Systeemtherapeuten knutselen in hoge mate aan sociale verbindingen en wel die tussen partners, in een gezin, een familie, een team of een groep. Daarbij lopen ze permanent op het smalle koord tussen de promotie van het individu en de versterking van het sociale weefsel. Ze proberen elk gezins- of familielid, elk teamlid tot zijn of haar recht te laten komen en een stem en een positie te geven. Ze verkennen tevens nieuwe wegen tot solidariteit en gezamenlijkheid. Ze laten zich daarbij inspireren, bijvoorbeeld door recente bewegingen zoals de ‘nieuwe autoriteit’ (Jakob, 2013), waarin juist die solidariteit en het gezamenlijk de schouders zetten onder een problematische situatie belangrijke ingrediënten vormen. Het beklemtonen van de kracht van gezamenlijke actie, het bevorderen van het besef van onze inter-afhankelijkheid, het diepgaand analyseren van hoe we ons tot elkaar verhouden: het zijn de pijlers van de systeemtherapie die ervoor moeten zorgen dat het genoemde atomisme, het doorgeschoten individualisme, gecounterd wordt door praktijken van verbondenheid.

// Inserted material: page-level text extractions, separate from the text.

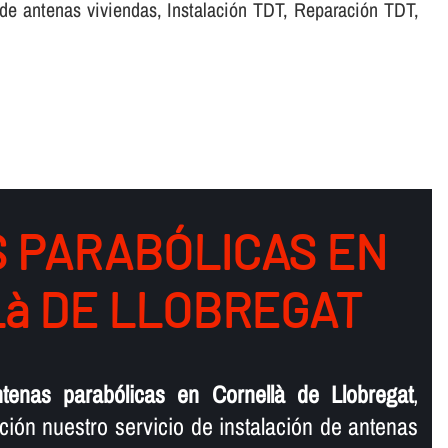
 de antenas viviendas, Instalación TDT, Reparación TDT,
 PARABÓLICAS EN
à DE LLOBREGAT
ntenas parabólicas en Cornellà de Llobregat
,
ión nuestro servicio de instalación de antenas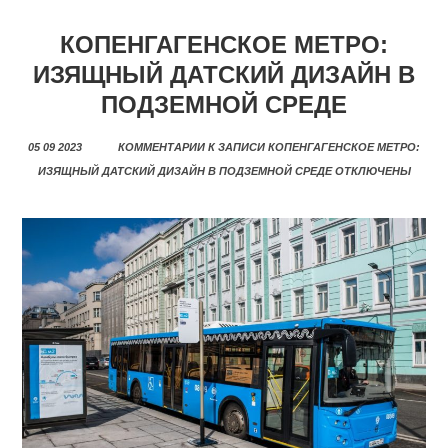
КОПЕНГАГЕНСКОЕ МЕТРО:
ИЗЯЩНЫЙ ДАТСКИЙ ДИЗАЙН В
ПОДЗЕМНОЙ СРЕДЕ
05 09 2023
КОММЕНТАРИИ
К ЗАПИСИ КОПЕНГАГЕНСКОЕ МЕТРО:
ИЗЯЩНЫЙ ДАТСКИЙ ДИЗАЙН В ПОДЗЕМНОЙ СРЕДЕ
ОТКЛЮЧЕНЫ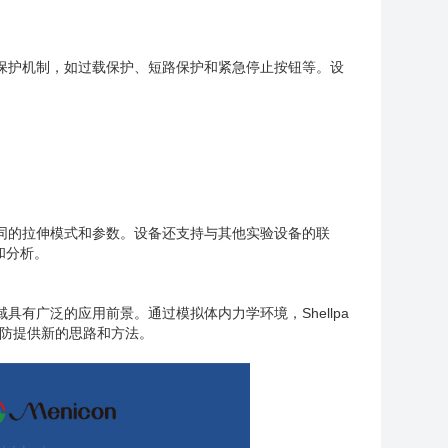
多重保护机制，如过载保护、短路保护和紧急停止按钮等。设
。
合不同的拉伸模式和参数。设备还支持与其他实验设备的联
和分析。
域具有广泛的应用前景。通过模拟体内力学环境，Shellpa
预防提供新的思路和方法。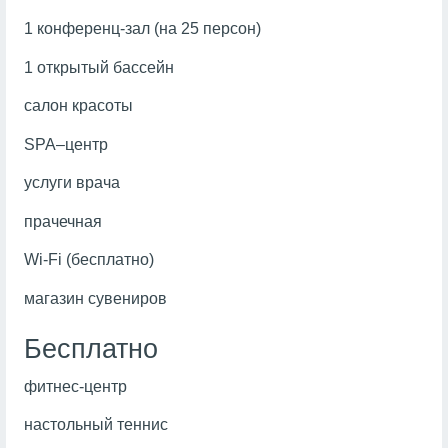
1 конференц-зал (на 25 персон)
1 открытый бассейн
салон красоты
SPA–центр
услуги врача
прачечная
Wi-Fi (бесплатно)
магазин сувениров
Бесплатно
фитнес-центр
настольный теннис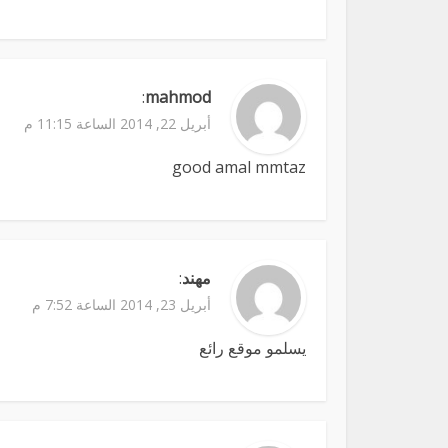
:
mahmod
أبريل 22, 2014 الساعة 11:15 م
good amal mmtaz
مهند
:
أبريل 23, 2014 الساعة 7:52 م
يسلمو موقع رائع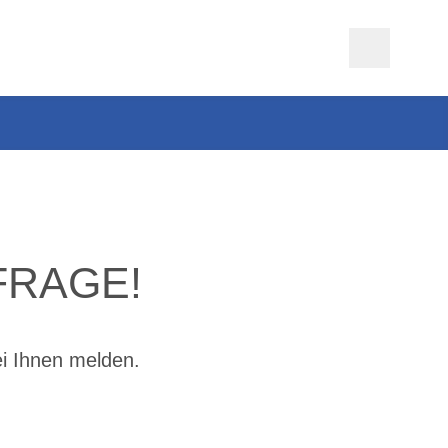
FRAGE!
ei Ihnen melden.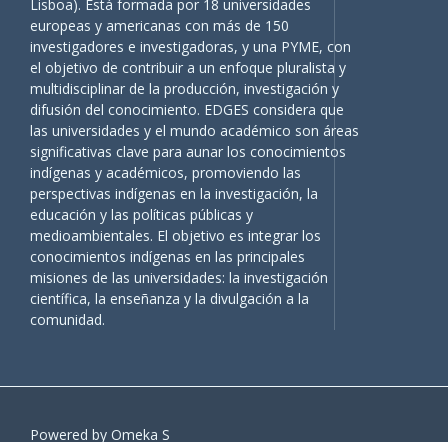
Lisboa). Está formada por 18 universidades
europeas y americanas con más de 150
investigadores e investigadoras, y una PYME, con
el objetivo de contribuir a un enfoque pluralista y
multidisciplinar de la producción, investigación y
difusión del conocimiento. EDGES considera que
las universidades y el mundo académico son áreas
significativas clave para aunar los conocimientos
indígenas y académicos, promoviendo las
perspectivas indígenas en la investigación, la
educación y las políticas públicas y
medioambientales. El objetivo es integrar los
conocimientos indígenas en las principales
misiones de las universidades: la investigación
científica, la enseñanza y la divulgación a la
comunidad.
Powered by Omeka S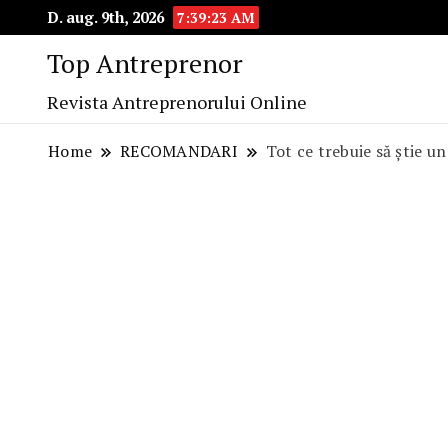
D. aug. 9th, 2026
7:39:24 AM
Top Antreprenor
Revista Antreprenorului Online
Home
RECOMANDARI
Tot ce trebuie să știe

Systeemtherapieën kunnen mensen helpen bij de herwaardering van het ‘goede leven’ (Skidelsky & Skidelsky, 2013) en van het gewone dagelijkse leven. Systeemtherapeuten hebben een taal ontwikkeld die dicht bij het dagelijkse taalgebruik ligt en die in het contact met cliënten jargon vermijdt of in elk geval rekening houdt met en inspeelt op het jargon van degene met wie men converseert. Dat gaat van het aansluiten bij pubertaal en het inschakelen van tolken tot en met het gebruik maken van doegerichte methoden en praktische bedrijvigheid wanneer cliënten over weinig verbale taal beschikken. Ik hoop dat de tendens om zich van een ‘cliëntvriendelijke’ taal te bedienen steeds sterker wordt. Ik hoop dat systeemtherapeuten minder dan ooit in termen van goed en slecht functionerende systemen zullen denken. Ik hoop dat ze stigmatiserende en pathologiserende concepten zoals parentificatie, hechtingsstoornissen, symbiose en dergelijke achter zich zullen laten. Ik hoop dat ze diagnostische kaders zullen ontwikkelen die eerst en vooral geschikt zijn om met cliënten een gezamenlijke en gedeelde kijk te creëren op wat hen bezighoudt, op wat hen hindert en wat hen verdeelt (De Cock, 2008). En ik zou graag zien dat ze nog meer de kunst leren beoefenen van wat Boeckhorst (2008, p. 267) noemt: ‘Het creëren van een gezamenlijke probleemdefinitie […] waarbij de rasters van therapeut en cliënt op elkaar afgestemd zijn.’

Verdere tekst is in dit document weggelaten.